UPDATE 1-RLPC-Carlyle to boost RAC's debt to pay dividend

(Adds details, background) By Isabell Witt

LONDON, Oct 4 (Reuters) - Carlyle Group plans to add 260 million pounds ($418 million) of debt to its UK roadside rescue business RAC to pay itself a dividend, in a move that could encourage other private equity firms to follow suit amid a dearth of buyout deals.

So-called dividend recapitalisations - which involve debt being added to existing borrowings to pay a dividend - were commonplace during the buyout boom years of the mid 2000s.

But they have become a rare sight in Europe since the start of the 2008 financial crisis as lenders have worried about money being taken out of businesses.

If the transaction completes successfully, other private equity firms could follow suit, bankers said, as leveraged buyouts (LBO) have dropped to their lowest level in three years.

With a mere $14.8 billion of new LBO loans in the third quarter of 2012, according to Thomson Reuters LPC, banks are under pressure to make money and becoming more willing to provide financing for dividends if a company performs well.

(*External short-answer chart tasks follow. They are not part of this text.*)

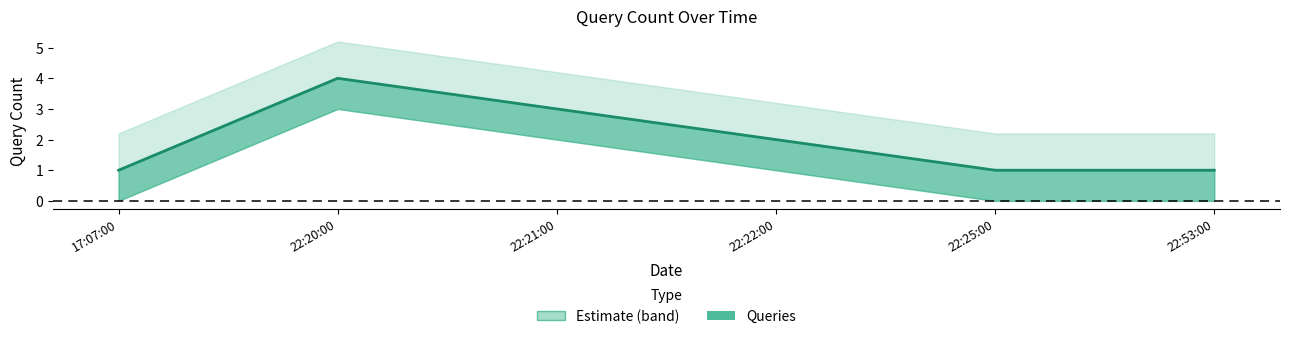

List the labels in order of value, largest first.

22:20:00, 22:21:00, 22:22:00, 17:07:00, 22:25:00, 22:53:00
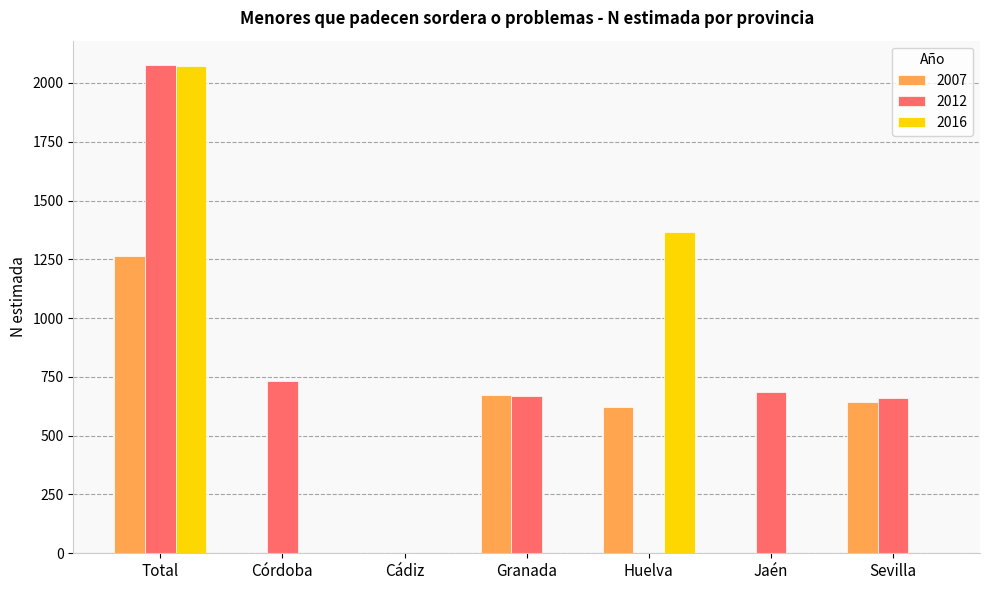

What is the difference between the 2016 values at Total and Sevilla?

2074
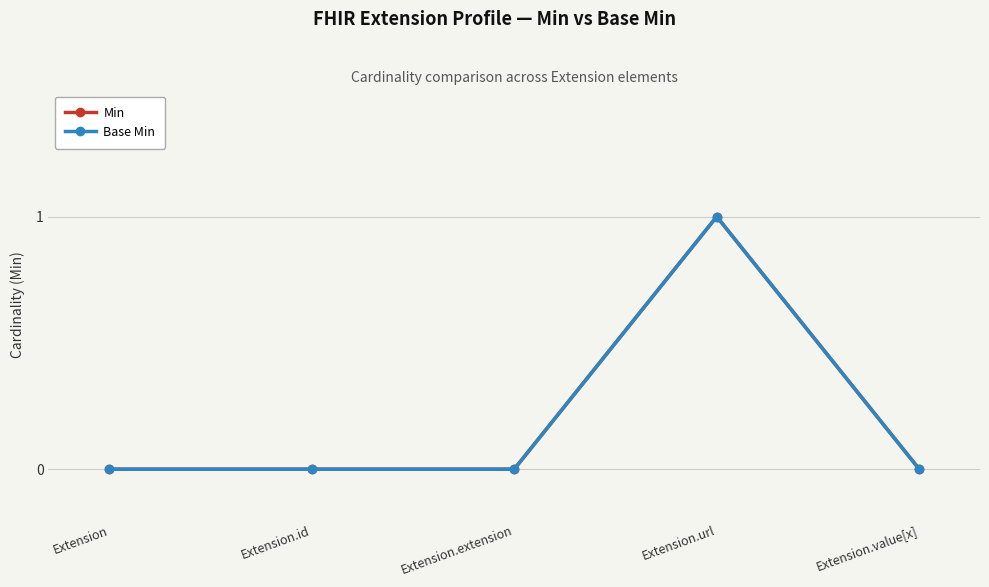

What is the label of the 2nd point from the left?

Extension.id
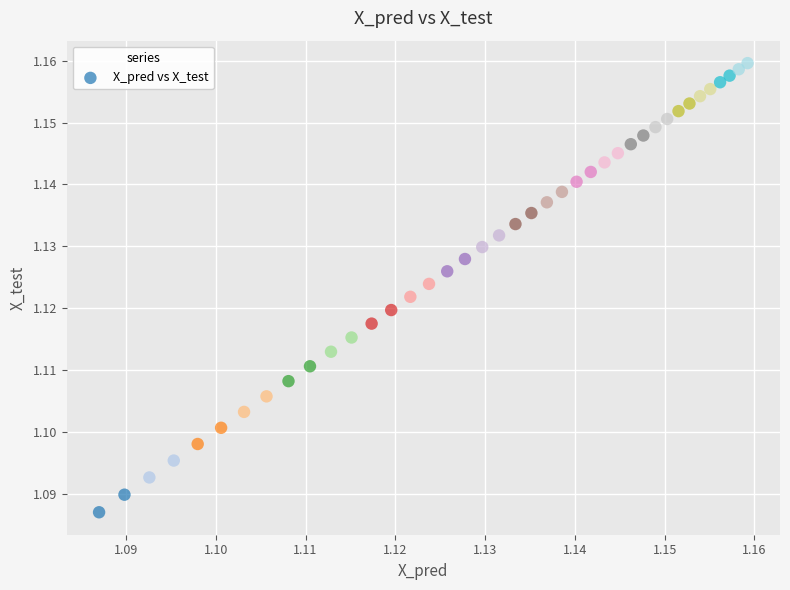

Count the number of points in this scatter plot.

40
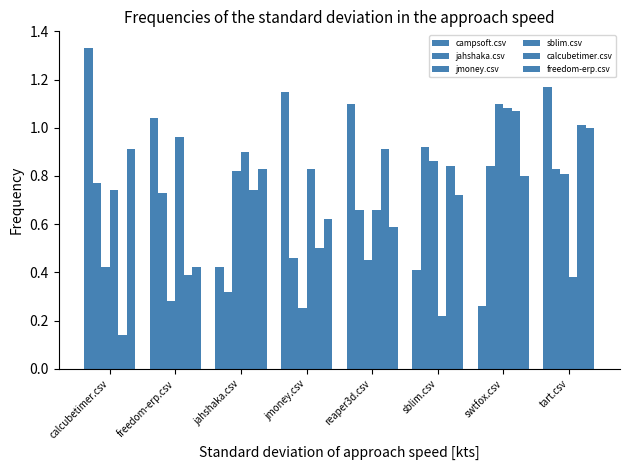

Count the number of data series in this chart.

6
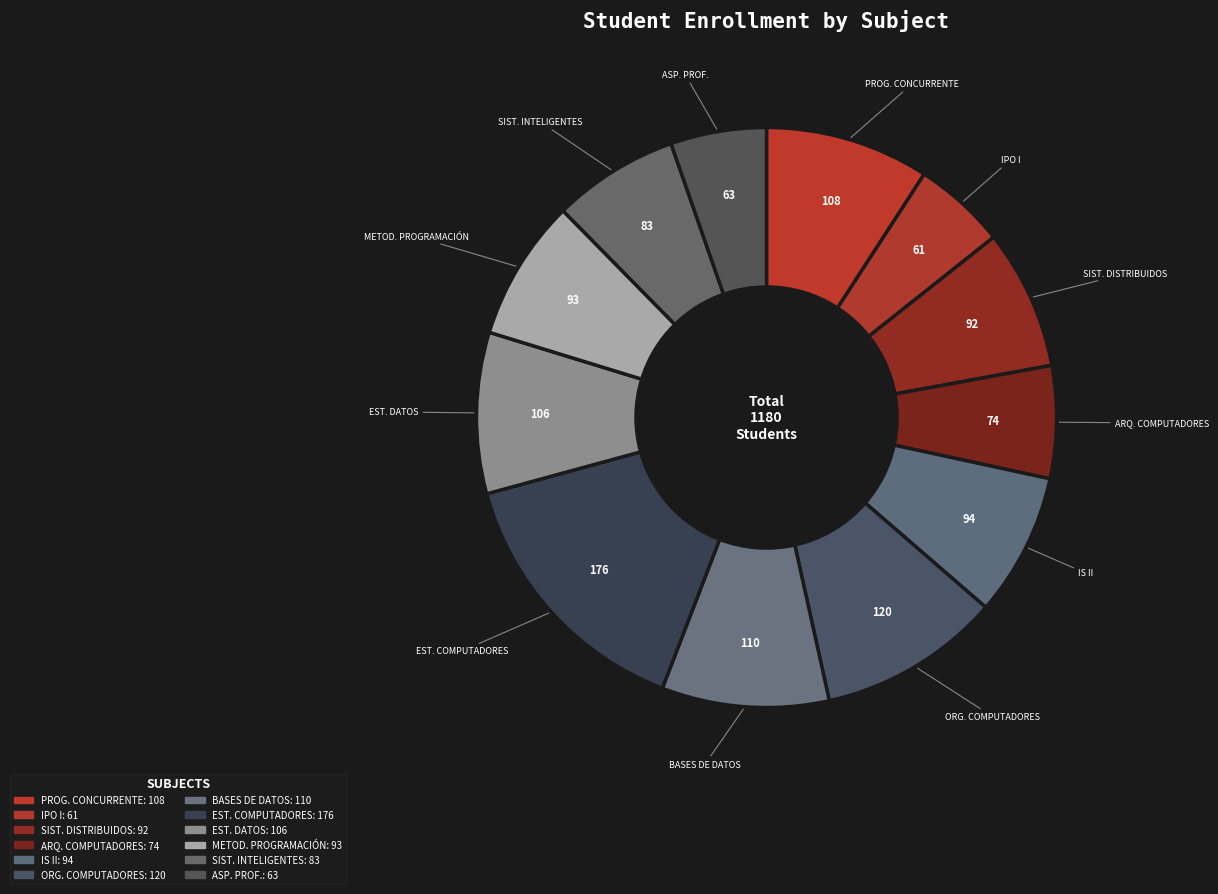

Which category has the smallest portion of the pie?

INTERACCIÓN PERSONA-ORDENADOR I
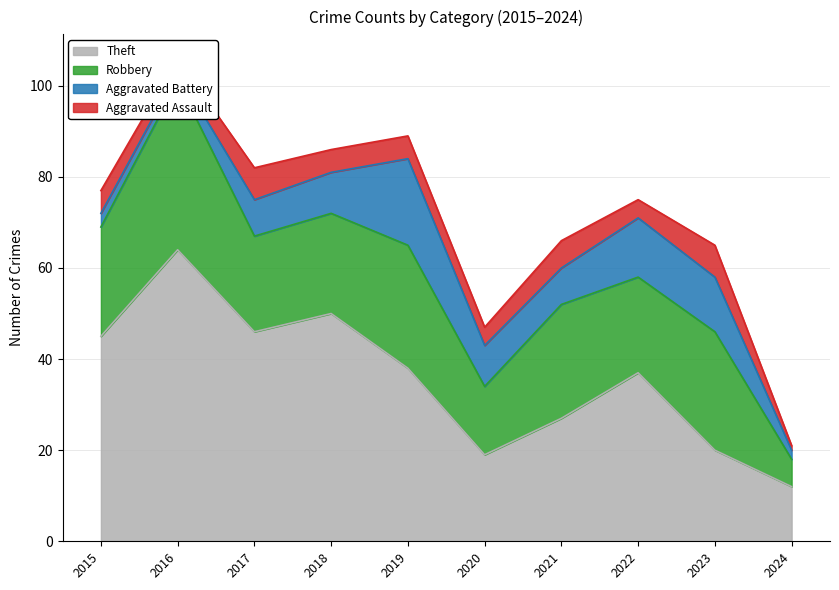

At 2019, list the series in order from smallest to largest.

Aggravated Assault, Aggravated Battery, Robbery, Theft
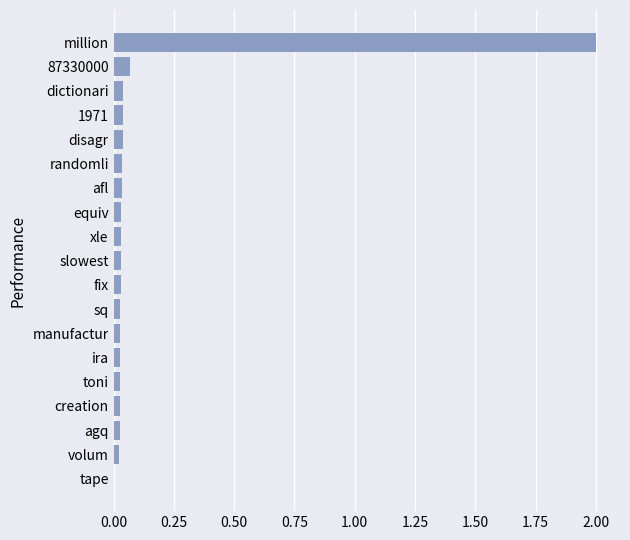

The chart shows a value of 0.0 at equiv. True or false?

True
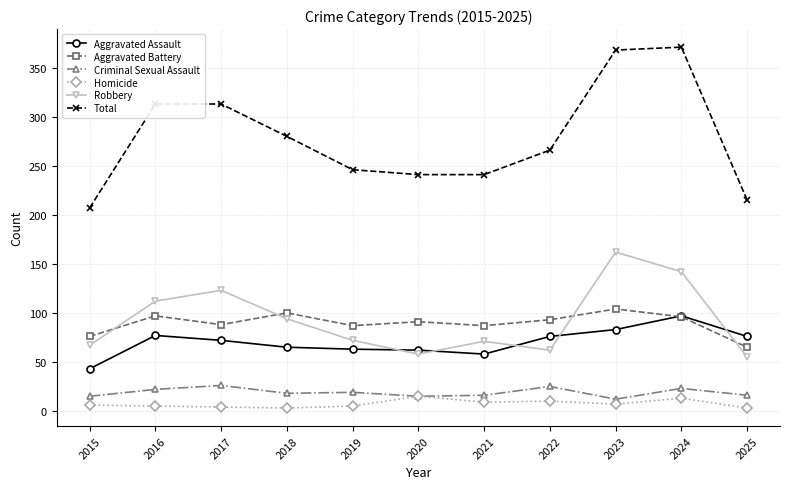

What is the total value across all series at 2020?

482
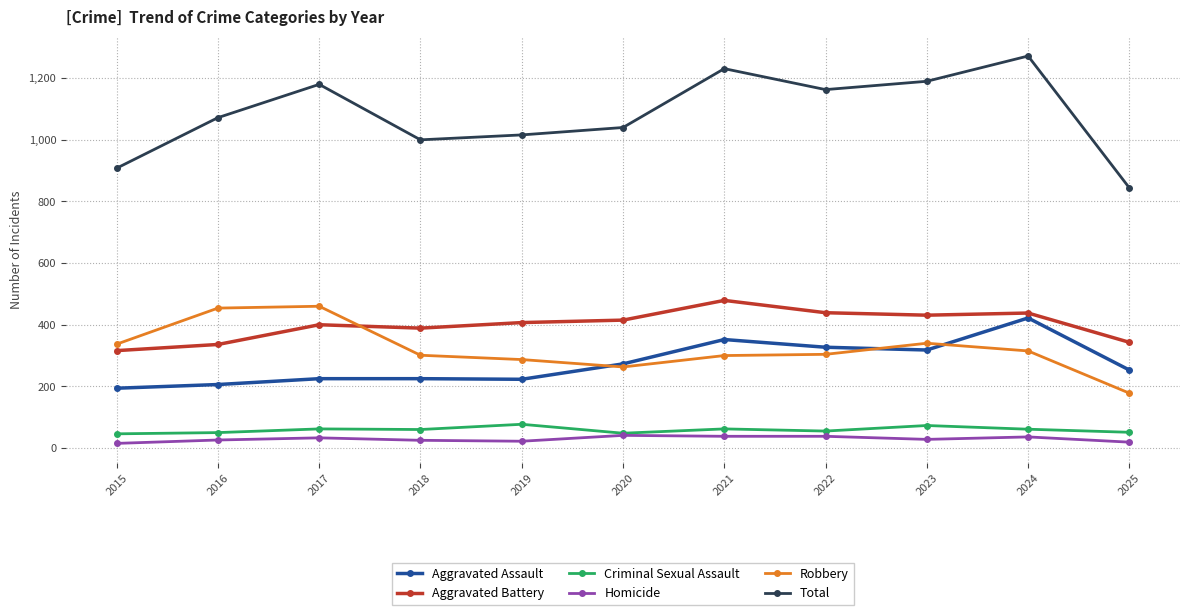

The Robbery series shows 178 at 2025. True or false?

True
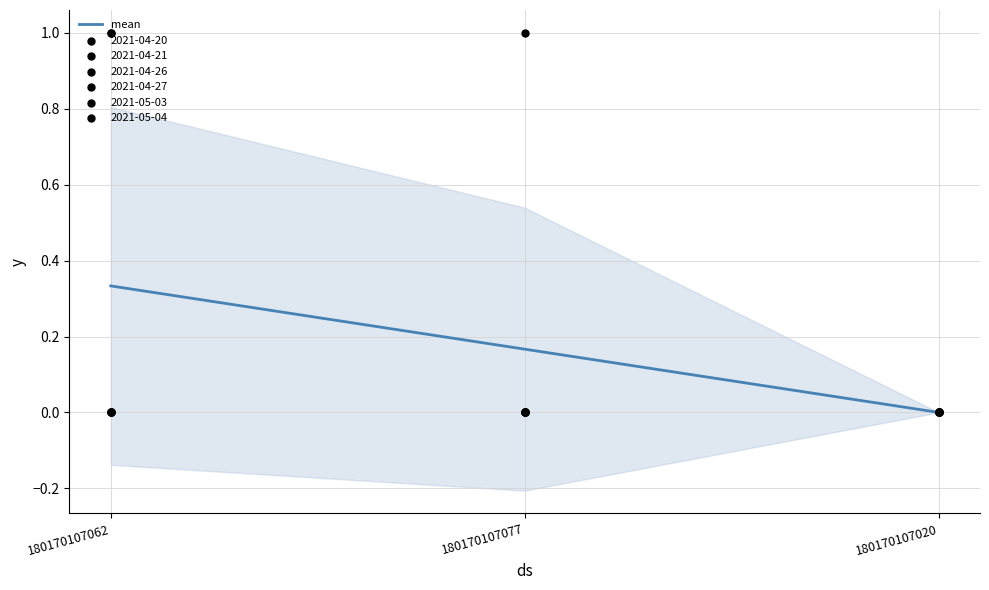

What is the change in value from 180170107077 to 180170107020?

-0.2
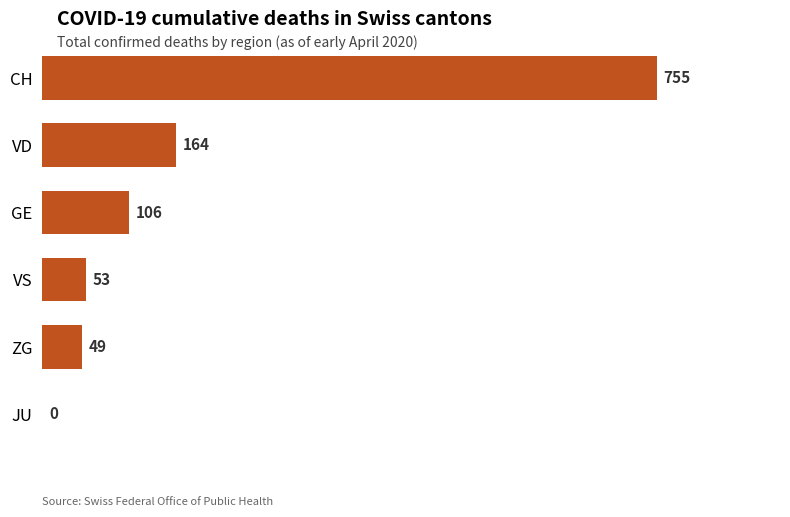

What is the sum of all values?

1127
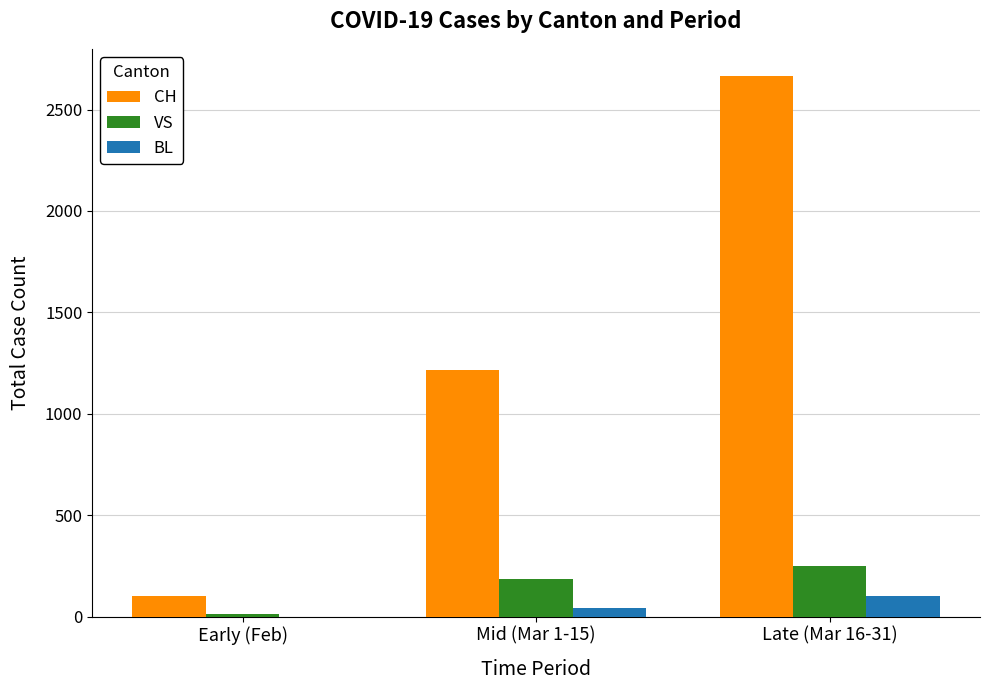

Reading right to left, transcribe all the data shown in this chart.

CH: 2666	1214	100
VS: 248	188	12
BL: 101	44	0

Carlyle said on Thursday BNP Paribas and Deutsche Bank were the main coordinators of the loan. Bank of America Merrill Lynch, Credit Suisse, HSBC, JPMorgan and UBS are also bookrunners on the transaction.

Carlyle, which bought RAC in September 2011, said it was undertaking the dividend recapitalisation after RAC grew its earnings before interest, taxation, depreciation and amortisation (EBITDA) to 136 million pounds in the year ended of August.

It has also reduced its debt from 5.5 times earnings last year to 2.8 times earnings.

The 260-million-pound loan will pay an interest margin of 550 basis points (bps) over Libor and mature in 2019.

Lenders to RAC's existing debt will have to agree to the transaction by Oct. 19 and will receive a 50 bps fee and a 25 bps interest margin increase on the current term loan B.

There will be a 75 bps margin increase on the existing revolving credit facility.